* _What is required_
Reproduce, without any change, the lines between the one holding "state / province: Idaho" and the one holding "collectors: J. R. Watson", inclusive.

* _Excerpted records_
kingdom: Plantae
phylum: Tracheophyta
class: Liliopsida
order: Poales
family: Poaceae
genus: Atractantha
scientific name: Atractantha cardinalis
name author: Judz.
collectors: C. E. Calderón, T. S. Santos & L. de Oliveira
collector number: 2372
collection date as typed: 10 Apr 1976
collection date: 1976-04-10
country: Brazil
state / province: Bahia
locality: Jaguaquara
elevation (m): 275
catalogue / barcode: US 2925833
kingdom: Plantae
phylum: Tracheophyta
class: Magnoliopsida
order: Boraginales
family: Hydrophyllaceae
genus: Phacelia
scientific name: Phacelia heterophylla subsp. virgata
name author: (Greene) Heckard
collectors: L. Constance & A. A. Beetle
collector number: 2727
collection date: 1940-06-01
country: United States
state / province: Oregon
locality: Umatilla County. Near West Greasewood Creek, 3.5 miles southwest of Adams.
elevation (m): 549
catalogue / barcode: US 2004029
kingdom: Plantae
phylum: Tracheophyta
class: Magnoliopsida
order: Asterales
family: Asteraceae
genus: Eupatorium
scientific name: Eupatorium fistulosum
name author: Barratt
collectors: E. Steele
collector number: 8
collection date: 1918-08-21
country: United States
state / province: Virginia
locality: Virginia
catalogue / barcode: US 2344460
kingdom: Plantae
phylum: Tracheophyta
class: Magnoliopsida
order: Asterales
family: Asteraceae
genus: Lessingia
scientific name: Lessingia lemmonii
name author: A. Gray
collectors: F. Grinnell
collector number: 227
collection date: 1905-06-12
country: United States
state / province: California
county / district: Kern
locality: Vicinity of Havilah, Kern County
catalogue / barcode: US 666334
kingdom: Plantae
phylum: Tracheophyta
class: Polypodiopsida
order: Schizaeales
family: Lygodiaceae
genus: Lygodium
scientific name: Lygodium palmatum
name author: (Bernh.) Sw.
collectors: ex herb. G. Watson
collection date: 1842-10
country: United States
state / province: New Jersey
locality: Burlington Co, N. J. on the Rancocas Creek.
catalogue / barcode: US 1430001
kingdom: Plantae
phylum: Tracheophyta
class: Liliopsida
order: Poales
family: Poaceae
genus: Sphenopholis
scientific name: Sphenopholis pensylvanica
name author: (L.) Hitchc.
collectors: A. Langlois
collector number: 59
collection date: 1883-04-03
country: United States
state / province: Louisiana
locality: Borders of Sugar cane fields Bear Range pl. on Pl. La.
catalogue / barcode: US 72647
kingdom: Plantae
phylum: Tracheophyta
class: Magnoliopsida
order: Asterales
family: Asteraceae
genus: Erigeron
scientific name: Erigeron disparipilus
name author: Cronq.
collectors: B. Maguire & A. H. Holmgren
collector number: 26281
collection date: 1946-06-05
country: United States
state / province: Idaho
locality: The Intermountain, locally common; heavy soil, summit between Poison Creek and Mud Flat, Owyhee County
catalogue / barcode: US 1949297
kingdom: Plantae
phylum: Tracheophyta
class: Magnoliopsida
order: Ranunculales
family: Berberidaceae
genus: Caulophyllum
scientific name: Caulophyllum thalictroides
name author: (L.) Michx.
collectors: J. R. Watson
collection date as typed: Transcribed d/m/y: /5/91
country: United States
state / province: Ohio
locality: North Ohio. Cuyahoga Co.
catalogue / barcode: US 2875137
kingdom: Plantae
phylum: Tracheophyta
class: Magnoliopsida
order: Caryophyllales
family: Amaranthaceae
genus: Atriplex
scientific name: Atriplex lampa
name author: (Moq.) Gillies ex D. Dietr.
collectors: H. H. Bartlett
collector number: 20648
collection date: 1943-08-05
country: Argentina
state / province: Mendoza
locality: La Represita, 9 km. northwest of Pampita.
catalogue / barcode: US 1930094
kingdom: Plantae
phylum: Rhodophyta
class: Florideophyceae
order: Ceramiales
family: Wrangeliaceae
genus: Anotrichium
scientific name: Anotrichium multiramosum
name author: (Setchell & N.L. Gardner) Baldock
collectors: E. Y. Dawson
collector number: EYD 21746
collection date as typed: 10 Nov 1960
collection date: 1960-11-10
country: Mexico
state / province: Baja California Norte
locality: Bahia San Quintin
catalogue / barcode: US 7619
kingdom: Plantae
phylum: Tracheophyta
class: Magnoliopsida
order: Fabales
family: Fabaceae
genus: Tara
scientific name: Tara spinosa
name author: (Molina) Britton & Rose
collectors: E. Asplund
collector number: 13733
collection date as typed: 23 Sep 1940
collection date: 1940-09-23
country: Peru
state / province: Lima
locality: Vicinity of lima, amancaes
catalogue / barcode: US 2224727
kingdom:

* _Response_
state / province: Idaho
locality: The Intermountain, locally common; heavy soil, summit between Poison Creek and Mud Flat, Owyhee County
catalogue / barcode: US 1949297
kingdom: Plantae
phylum: Tracheophyta
class: Magnoliopsida
order: Ranunculales
family: Berberidaceae
genus: Caulophyllum
scientific name: Caulophyllum thalictroides
name author: (L.) Michx.
collectors: J. R. Watson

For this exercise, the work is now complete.